@jsbarretto Ok, that explains why you're so afraid of overdraw. :blobfoxlaughsweat:
Here's a few more ideas that you could try:
* Avoid intersecting triangles. This should be easier if you don't need intersecting geometry in the first place. Use bounding boxes or some other simple algorithm to avoid collisions between objects, and make sure none of your objects are self-intersecting.
* If you're not doing that already, cull back faces of closed objects. There's a standard algorithm that works with vertex order to determine which side is "inside", or you could use face normals.
Keep in mind that extensive geometry processing may be expensive too, so doing too much or using an inefficient algorithm could be worse than a bit of overdraw.
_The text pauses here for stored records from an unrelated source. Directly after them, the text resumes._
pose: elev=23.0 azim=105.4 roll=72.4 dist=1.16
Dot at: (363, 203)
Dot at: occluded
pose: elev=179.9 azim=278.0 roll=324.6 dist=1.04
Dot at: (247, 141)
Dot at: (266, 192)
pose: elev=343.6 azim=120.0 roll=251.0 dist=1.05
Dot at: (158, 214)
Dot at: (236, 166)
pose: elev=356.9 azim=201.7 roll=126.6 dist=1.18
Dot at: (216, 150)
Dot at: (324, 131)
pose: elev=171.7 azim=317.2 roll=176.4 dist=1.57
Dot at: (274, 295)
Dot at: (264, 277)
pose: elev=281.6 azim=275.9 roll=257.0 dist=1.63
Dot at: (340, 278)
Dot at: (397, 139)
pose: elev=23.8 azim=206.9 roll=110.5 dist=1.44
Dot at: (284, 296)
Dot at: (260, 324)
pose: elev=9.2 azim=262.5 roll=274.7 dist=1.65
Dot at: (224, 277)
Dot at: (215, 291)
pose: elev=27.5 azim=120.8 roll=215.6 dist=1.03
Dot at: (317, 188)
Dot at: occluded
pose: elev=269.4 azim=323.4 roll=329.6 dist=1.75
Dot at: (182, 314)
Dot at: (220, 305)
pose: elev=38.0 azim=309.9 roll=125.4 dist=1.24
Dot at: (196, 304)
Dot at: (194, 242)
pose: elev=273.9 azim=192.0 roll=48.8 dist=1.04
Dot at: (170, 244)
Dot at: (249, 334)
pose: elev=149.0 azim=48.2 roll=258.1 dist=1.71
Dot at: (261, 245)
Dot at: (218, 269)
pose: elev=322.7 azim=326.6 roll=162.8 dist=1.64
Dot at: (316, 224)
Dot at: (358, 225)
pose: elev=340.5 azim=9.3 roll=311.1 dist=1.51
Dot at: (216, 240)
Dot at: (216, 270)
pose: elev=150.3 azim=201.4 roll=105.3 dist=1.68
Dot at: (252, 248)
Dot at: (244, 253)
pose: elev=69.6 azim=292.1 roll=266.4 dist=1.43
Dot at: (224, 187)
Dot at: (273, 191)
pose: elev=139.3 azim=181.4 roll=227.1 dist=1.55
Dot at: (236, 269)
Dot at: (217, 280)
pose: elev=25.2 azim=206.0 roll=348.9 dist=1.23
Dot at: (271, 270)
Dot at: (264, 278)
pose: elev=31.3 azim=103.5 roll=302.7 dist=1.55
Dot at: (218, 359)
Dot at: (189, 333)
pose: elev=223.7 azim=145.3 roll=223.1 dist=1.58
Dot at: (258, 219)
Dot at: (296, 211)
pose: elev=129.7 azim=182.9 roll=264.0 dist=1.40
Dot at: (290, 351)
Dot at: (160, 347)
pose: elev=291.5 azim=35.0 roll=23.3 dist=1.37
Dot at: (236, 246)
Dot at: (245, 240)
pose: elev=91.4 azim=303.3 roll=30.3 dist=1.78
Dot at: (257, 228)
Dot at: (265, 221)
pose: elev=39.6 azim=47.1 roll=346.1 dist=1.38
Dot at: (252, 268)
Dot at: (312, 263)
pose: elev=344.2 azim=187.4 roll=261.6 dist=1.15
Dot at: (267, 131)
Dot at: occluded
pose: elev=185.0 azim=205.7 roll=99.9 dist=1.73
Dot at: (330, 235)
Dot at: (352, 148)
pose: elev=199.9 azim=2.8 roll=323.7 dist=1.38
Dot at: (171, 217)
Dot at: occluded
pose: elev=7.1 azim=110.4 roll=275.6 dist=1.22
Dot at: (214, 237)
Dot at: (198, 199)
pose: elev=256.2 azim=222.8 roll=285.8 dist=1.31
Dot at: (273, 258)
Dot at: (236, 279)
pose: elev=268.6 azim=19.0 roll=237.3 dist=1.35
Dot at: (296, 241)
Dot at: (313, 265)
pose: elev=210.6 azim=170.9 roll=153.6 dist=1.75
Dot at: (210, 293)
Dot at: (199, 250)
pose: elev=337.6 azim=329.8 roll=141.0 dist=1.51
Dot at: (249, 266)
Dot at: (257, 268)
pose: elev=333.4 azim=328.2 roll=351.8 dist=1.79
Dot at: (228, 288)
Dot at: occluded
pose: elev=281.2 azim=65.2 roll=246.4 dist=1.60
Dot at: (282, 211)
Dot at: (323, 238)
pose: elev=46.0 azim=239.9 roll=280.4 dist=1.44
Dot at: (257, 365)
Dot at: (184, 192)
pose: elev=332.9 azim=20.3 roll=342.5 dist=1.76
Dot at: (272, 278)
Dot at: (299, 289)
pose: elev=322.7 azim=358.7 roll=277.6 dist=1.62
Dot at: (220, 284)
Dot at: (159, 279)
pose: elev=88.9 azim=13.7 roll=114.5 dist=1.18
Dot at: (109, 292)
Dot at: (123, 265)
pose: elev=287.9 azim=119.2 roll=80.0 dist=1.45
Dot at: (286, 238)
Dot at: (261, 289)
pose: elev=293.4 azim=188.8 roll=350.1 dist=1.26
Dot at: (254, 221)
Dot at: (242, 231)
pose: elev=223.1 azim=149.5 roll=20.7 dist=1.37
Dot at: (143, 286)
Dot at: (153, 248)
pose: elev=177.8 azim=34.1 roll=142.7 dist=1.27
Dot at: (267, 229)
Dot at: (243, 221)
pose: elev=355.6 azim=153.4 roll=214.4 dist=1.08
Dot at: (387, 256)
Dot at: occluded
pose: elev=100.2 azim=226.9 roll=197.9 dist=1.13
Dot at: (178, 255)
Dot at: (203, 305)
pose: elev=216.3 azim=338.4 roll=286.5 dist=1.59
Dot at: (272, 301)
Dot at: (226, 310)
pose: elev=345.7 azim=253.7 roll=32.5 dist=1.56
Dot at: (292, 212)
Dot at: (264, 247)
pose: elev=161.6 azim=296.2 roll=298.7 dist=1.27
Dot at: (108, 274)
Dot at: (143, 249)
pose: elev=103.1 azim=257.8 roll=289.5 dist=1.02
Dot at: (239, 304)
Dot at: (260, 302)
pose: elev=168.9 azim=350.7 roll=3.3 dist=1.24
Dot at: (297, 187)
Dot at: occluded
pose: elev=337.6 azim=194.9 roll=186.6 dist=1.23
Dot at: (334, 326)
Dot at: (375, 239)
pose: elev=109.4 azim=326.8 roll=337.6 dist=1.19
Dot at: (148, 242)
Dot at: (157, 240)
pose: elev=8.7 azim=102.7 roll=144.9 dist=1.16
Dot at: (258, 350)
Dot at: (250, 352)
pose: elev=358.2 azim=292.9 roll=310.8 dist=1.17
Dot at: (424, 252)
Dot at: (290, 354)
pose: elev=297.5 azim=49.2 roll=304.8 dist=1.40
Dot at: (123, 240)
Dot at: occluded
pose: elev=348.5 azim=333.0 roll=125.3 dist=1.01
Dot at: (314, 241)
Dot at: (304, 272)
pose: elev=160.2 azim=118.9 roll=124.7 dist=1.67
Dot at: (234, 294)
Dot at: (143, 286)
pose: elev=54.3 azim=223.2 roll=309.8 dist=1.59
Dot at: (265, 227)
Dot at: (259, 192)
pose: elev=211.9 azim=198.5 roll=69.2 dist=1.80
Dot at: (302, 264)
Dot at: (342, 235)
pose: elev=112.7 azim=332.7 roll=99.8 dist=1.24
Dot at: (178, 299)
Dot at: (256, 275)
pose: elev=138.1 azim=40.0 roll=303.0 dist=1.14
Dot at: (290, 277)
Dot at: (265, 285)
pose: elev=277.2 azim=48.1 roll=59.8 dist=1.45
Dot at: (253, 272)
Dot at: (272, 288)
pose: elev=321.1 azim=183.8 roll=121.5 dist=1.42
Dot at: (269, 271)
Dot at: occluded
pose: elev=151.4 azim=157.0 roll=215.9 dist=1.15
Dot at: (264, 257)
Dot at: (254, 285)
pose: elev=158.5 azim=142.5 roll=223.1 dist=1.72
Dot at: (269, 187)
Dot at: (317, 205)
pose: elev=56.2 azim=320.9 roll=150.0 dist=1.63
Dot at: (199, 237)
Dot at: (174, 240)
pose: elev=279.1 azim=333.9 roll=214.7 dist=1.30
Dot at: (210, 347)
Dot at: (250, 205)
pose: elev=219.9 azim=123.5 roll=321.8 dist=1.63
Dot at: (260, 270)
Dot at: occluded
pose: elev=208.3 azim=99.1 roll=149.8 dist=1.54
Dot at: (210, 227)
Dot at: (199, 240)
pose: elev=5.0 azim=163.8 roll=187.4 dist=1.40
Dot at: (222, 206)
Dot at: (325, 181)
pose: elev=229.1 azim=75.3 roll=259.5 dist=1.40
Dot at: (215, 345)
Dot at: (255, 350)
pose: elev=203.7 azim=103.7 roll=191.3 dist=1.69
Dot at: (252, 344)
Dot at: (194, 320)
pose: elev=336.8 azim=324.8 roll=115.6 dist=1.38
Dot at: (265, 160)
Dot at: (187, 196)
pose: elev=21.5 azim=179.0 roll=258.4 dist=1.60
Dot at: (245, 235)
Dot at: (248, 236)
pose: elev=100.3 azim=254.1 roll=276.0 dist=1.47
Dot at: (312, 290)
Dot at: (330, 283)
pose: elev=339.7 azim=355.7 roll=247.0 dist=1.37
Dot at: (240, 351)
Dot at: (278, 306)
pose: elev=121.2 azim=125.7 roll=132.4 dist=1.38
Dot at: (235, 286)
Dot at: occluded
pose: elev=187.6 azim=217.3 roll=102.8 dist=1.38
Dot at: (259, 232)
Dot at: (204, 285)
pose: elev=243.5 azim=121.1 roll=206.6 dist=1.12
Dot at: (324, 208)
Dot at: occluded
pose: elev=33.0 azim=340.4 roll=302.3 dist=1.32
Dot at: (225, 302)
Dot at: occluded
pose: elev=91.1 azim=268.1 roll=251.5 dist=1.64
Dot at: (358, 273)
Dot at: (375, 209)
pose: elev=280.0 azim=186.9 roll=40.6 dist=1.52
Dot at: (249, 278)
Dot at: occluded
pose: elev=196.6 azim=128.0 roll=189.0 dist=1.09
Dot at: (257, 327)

Since you talk about performance issues with z buffering, I'm wondering if geometry processing on the CPU + transfer to vmem on every frame isn't gonna hurt more anyway? Then again, I don't know your target platform and how much vertex data you have.
@smochi All being done, thankfully. My target platform is the Gameboy Advance: everything is being rasterised in software using fixed point ( the GBA has no GPU nor support for floating point). If you're curious: https://youtu.be/RDrjsrKmeOs
I do think I'm rapidly getting into diminishing returns at this point. I'm down to optimising things down to the instruction level (and below) in many of the inner loops. Over the past few days I rewrote the clipper & it now seems to no longer be the bottleneck.